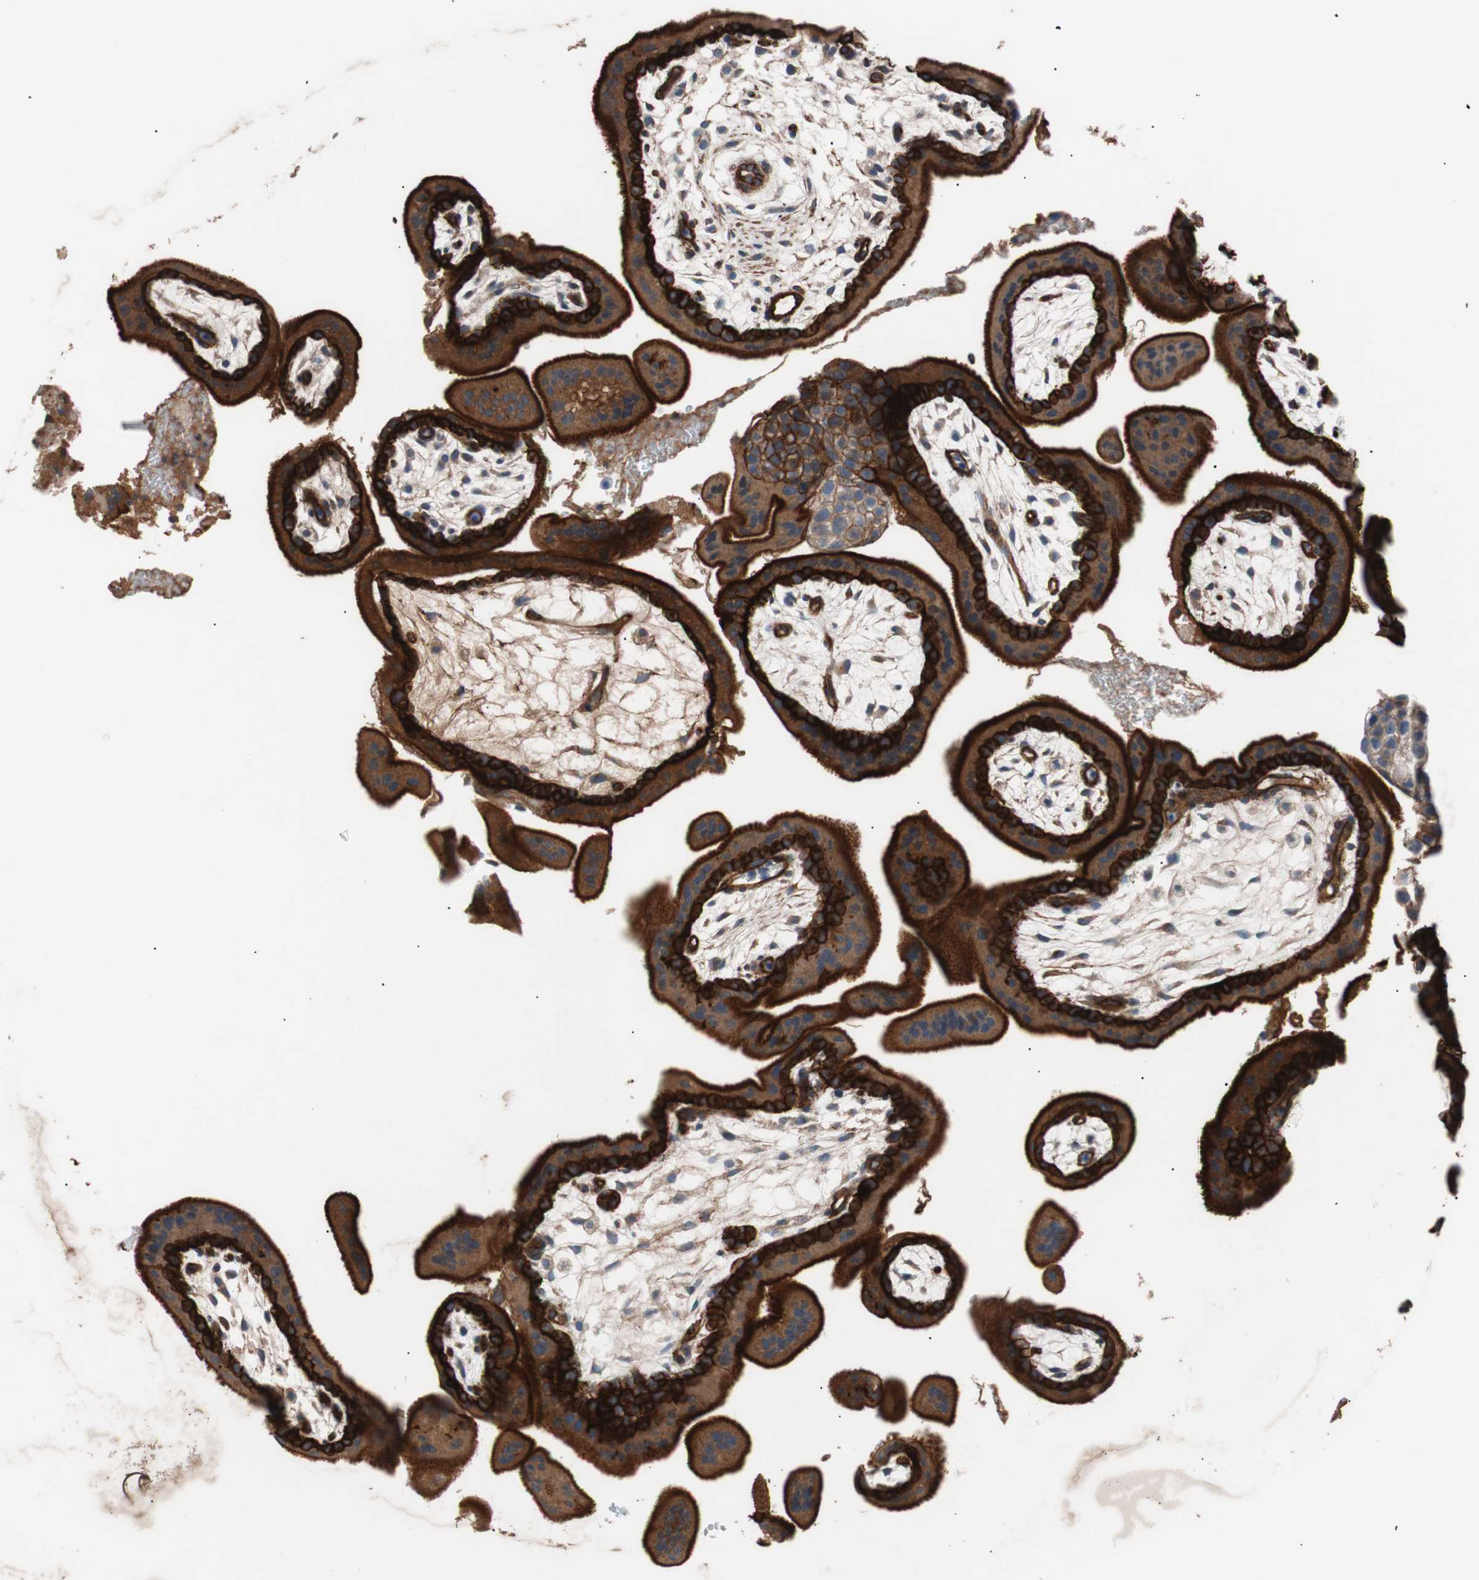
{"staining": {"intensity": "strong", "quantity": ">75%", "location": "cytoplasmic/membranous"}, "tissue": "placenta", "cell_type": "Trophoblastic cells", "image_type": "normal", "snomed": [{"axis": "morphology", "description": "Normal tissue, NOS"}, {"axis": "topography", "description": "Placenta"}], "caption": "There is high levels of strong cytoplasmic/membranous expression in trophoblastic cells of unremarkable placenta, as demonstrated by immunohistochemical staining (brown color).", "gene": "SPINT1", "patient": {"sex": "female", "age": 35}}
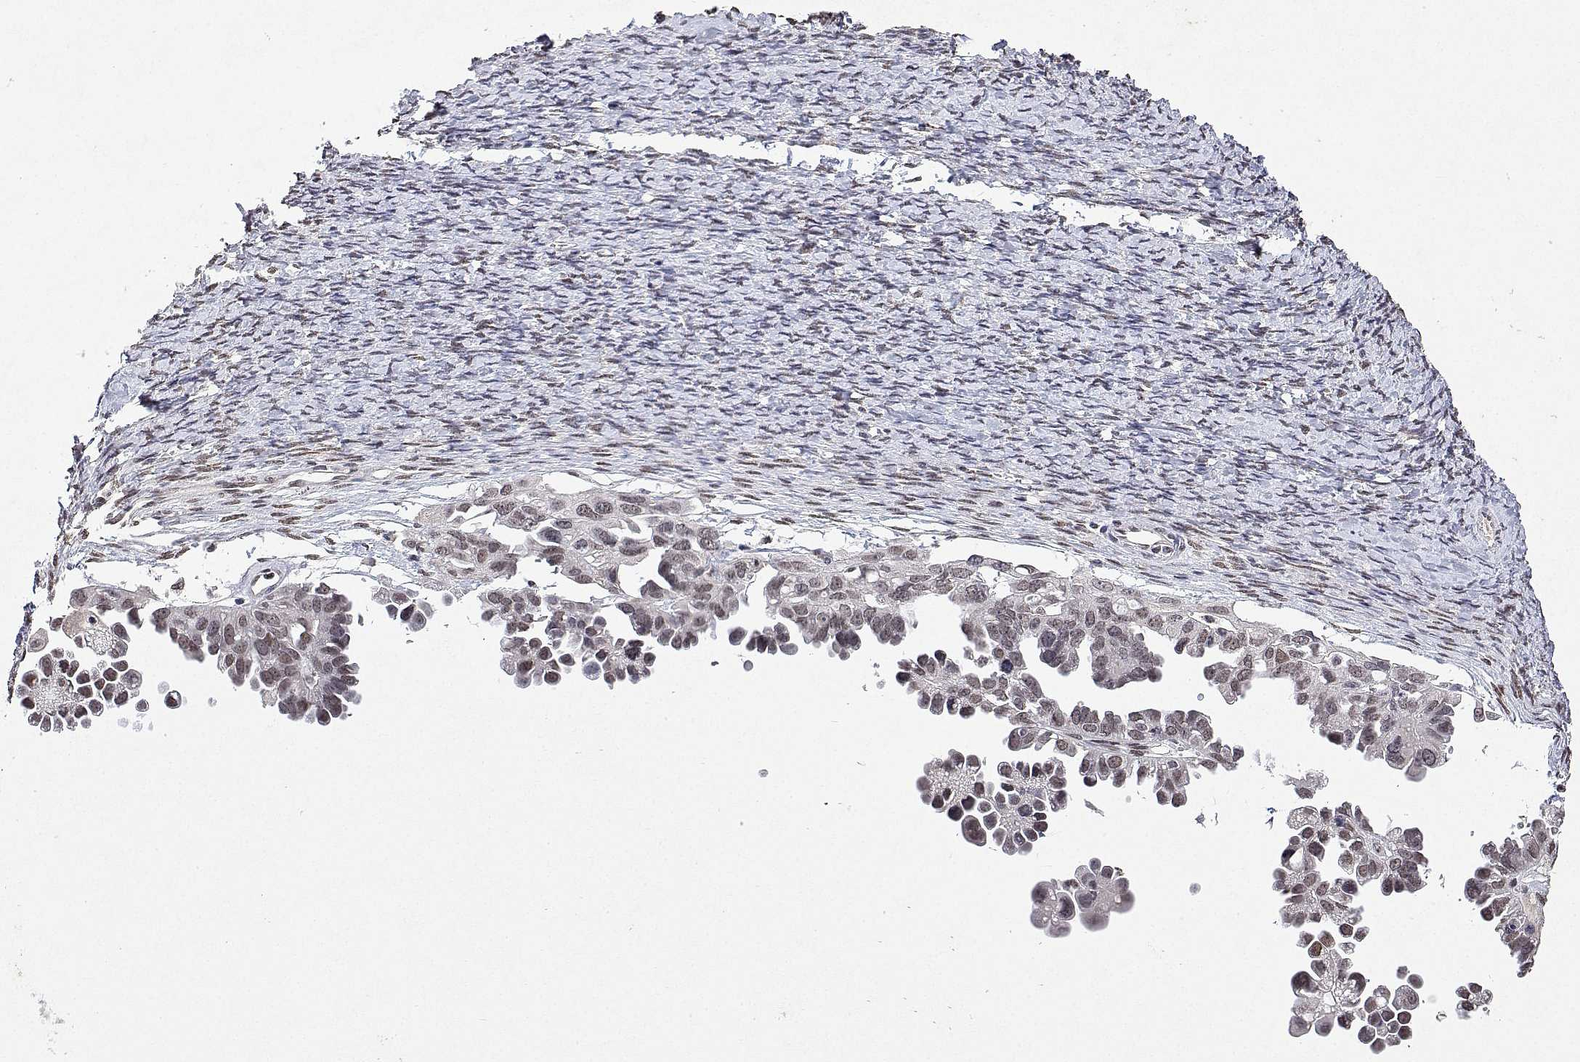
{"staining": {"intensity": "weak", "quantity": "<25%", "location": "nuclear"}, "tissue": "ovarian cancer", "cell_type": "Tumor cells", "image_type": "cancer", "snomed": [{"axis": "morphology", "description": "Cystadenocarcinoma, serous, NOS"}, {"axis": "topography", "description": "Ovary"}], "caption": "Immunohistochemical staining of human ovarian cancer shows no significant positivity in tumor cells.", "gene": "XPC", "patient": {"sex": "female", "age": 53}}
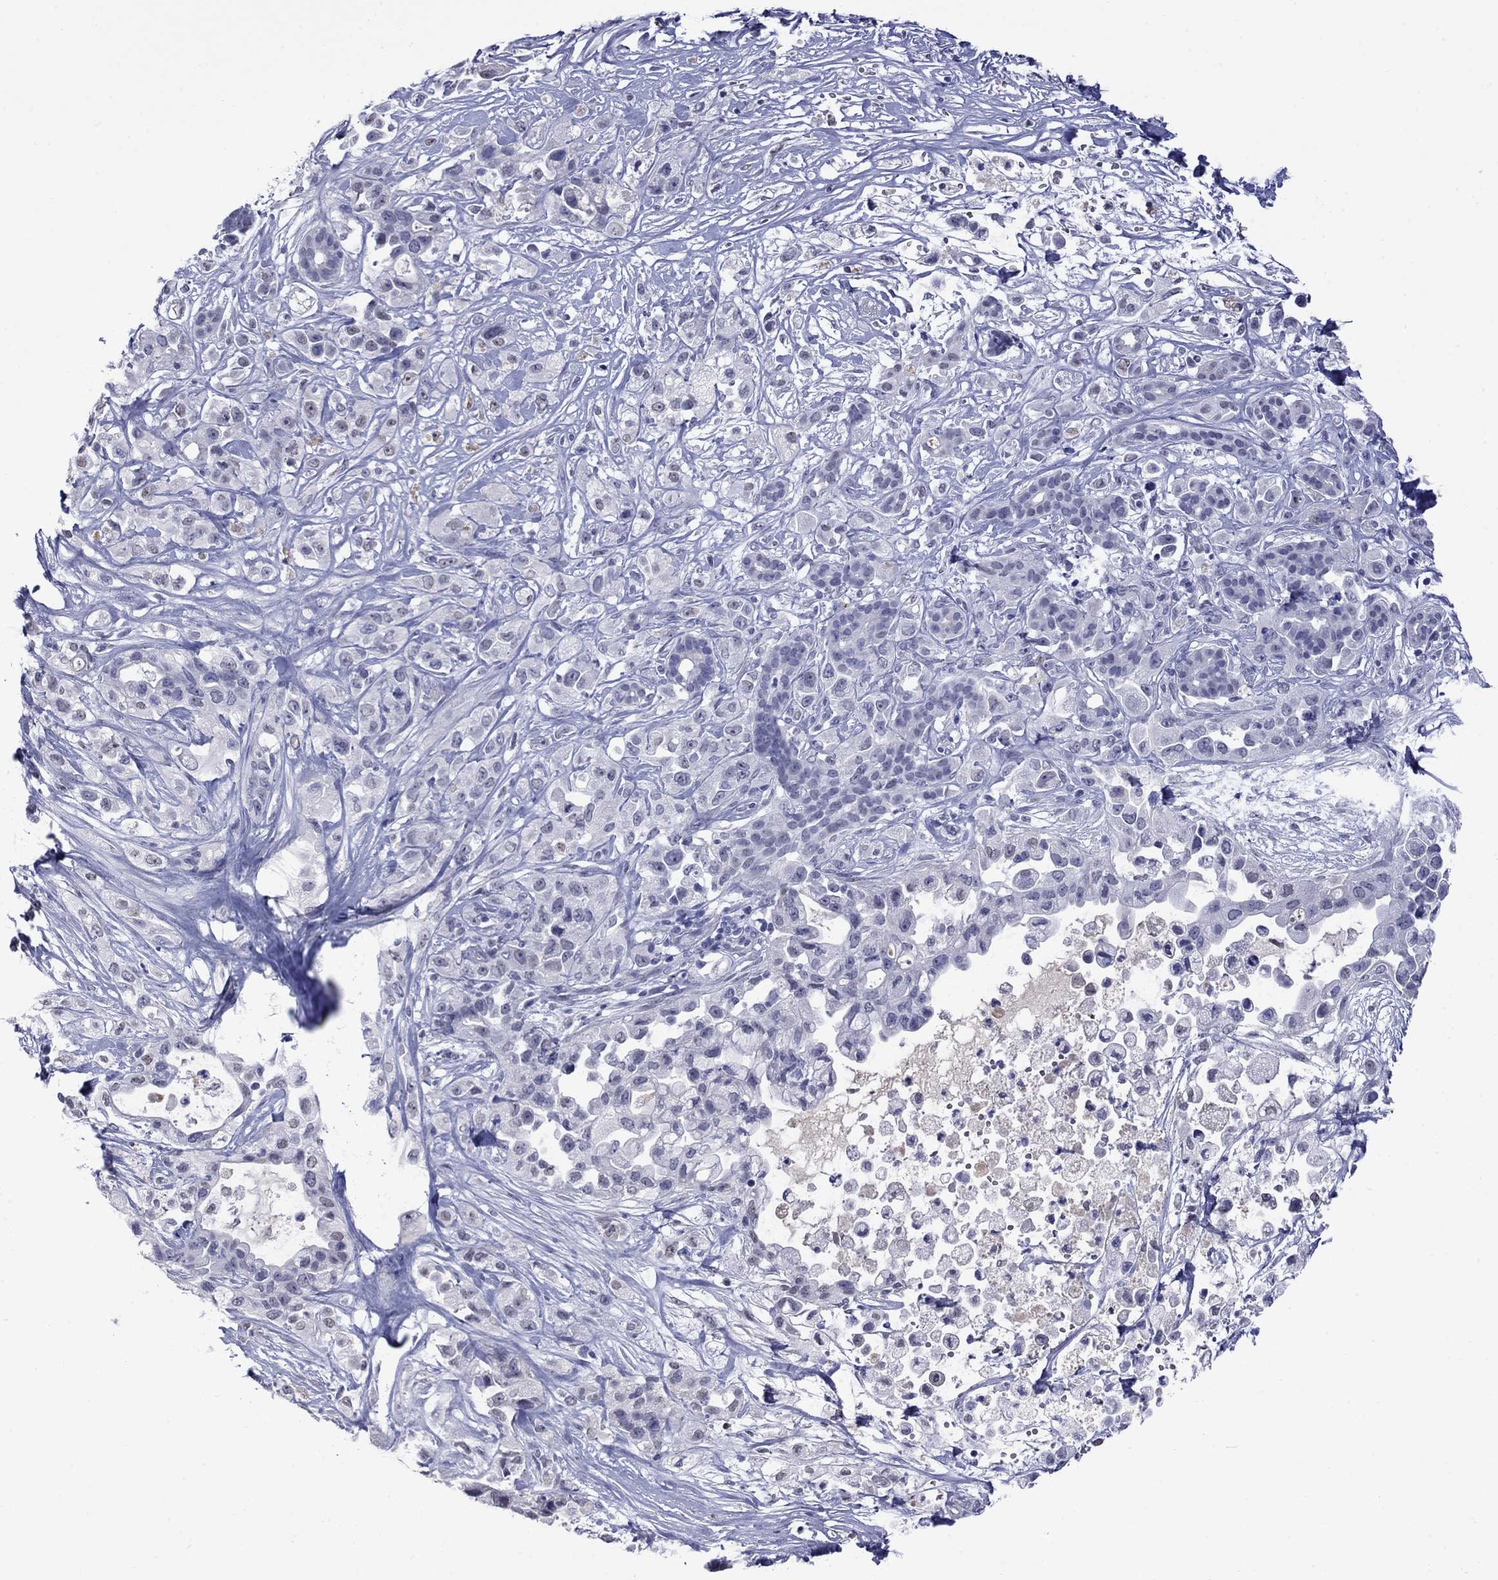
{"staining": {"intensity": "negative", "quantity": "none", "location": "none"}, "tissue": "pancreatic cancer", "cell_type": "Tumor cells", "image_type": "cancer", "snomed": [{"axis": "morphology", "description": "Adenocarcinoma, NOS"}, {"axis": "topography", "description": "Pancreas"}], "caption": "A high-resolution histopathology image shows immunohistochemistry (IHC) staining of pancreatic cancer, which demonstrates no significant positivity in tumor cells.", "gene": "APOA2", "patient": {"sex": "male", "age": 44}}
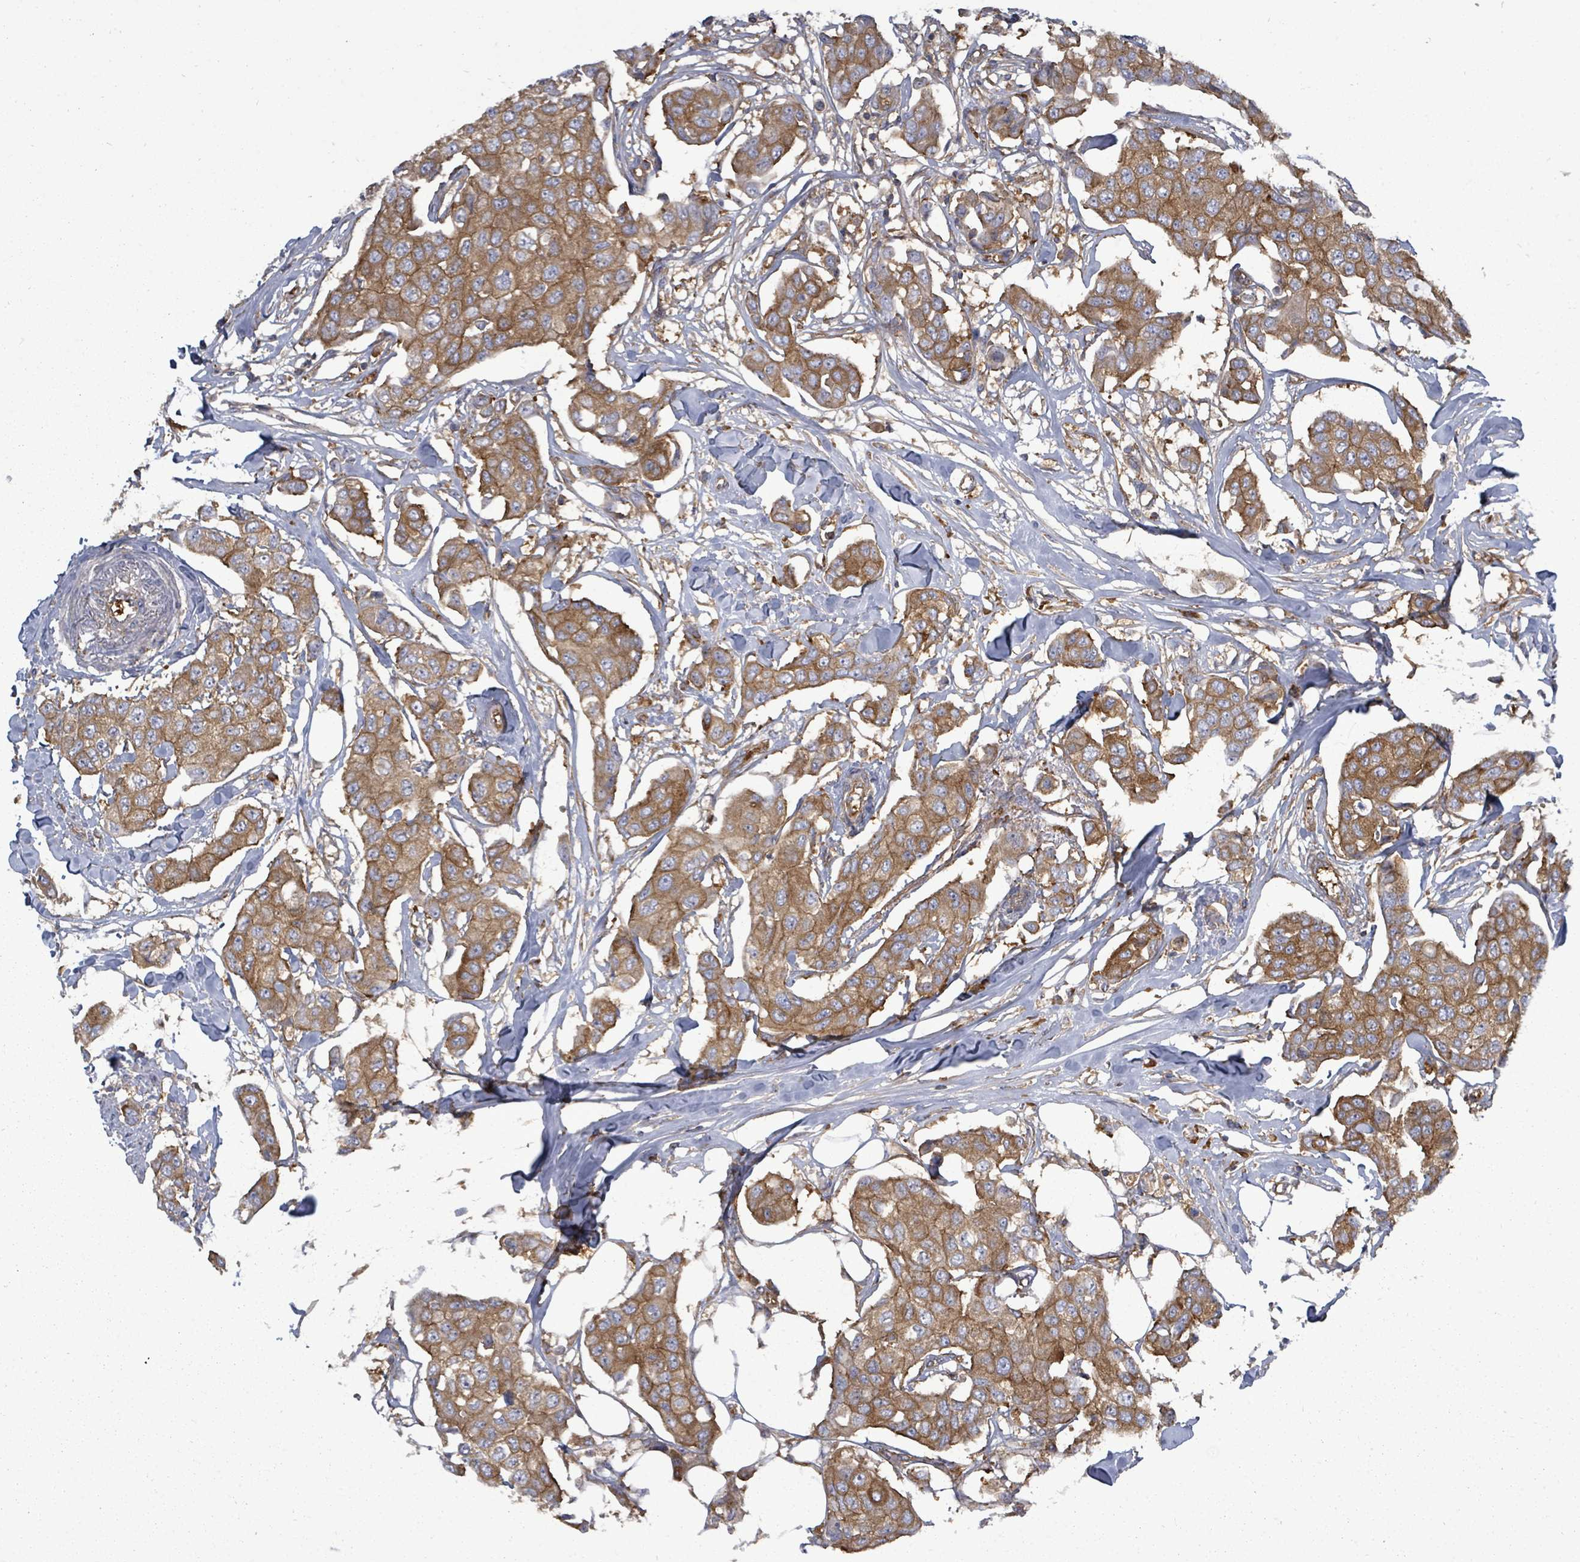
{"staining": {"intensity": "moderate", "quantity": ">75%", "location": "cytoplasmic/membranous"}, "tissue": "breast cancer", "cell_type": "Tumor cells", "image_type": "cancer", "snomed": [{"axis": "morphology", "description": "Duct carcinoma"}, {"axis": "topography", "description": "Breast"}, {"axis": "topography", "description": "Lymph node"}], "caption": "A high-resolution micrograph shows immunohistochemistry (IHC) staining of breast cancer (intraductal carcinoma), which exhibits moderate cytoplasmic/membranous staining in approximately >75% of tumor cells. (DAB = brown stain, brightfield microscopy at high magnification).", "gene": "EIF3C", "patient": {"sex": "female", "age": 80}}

--

Goal of the exercise:
The result should be every line of the data, reproduced exactly, with the images removed.

Answer for the task:
{"staining": {"intensity": "strong", "quantity": ">75%", "location": "cytoplasmic/membranous"}, "tissue": "placenta", "cell_type": "Trophoblastic cells", "image_type": "normal", "snomed": [{"axis": "morphology", "description": "Normal tissue, NOS"}, {"axis": "topography", "description": "Placenta"}], "caption": "There is high levels of strong cytoplasmic/membranous expression in trophoblastic cells of unremarkable placenta, as demonstrated by immunohistochemical staining (brown color).", "gene": "SPINT1", "patient": {"sex": "female", "age": 35}}
{"staining": {"intensity": "weak", "quantity": "<25%", "location": "nuclear"}, "tissue": "ovarian cancer", "cell_type": "Tumor cells", "image_type": "cancer", "snomed": [{"axis": "morphology", "description": "Cystadenocarcinoma, serous, NOS"}, {"axis": "topography", "description": "Ovary"}], "caption": "Immunohistochemical staining of human ovarian cancer shows no significant positivity in tumor cells.", "gene": "XPC", "patient": {"sex": "female", "age": 53}}
{"staining": {"intensity": "negative", "quantity": "none", "location": "none"}, "tissue": "pancreatic cancer", "cell_type": "Tumor cells", "image_type": "cancer", "snomed": [{"axis": "morphology", "description": "Adenocarcinoma, NOS"}, {"axis": "topography", "description": "Pancreas"}], "caption": "A high-resolution histopathology image shows immunohistochemistry (IHC) staining of pancreatic cancer, which demonstrates no significant positivity in tumor cells.", "gene": "APOA2", "patient": {"sex": "male", "age": 44}}
{"staining": {"intensity": "moderate", "quantity": ">75%", "location": "cytoplasmic/membranous"}, "tissue": "breast cancer", "cell_type": "Tumor cells", "image_type": "cancer", "snomed": [{"axis": "morphology", "description": "Duct carcinoma"}, {"axis": "topography", "description": "Breast"}, {"axis": "topography", "description": "Lymph node"}], "caption": "A high-resolution micrograph shows immunohistochemistry (IHC) staining of breast cancer (intraductal carcinoma), which exhibits moderate cytoplasmic/membranous staining in approximately >75% of tumor cells. (DAB = brown stain, brightfield microscopy at high magnification).", "gene": "EIF3C", "patient": {"sex": "female", "age": 80}}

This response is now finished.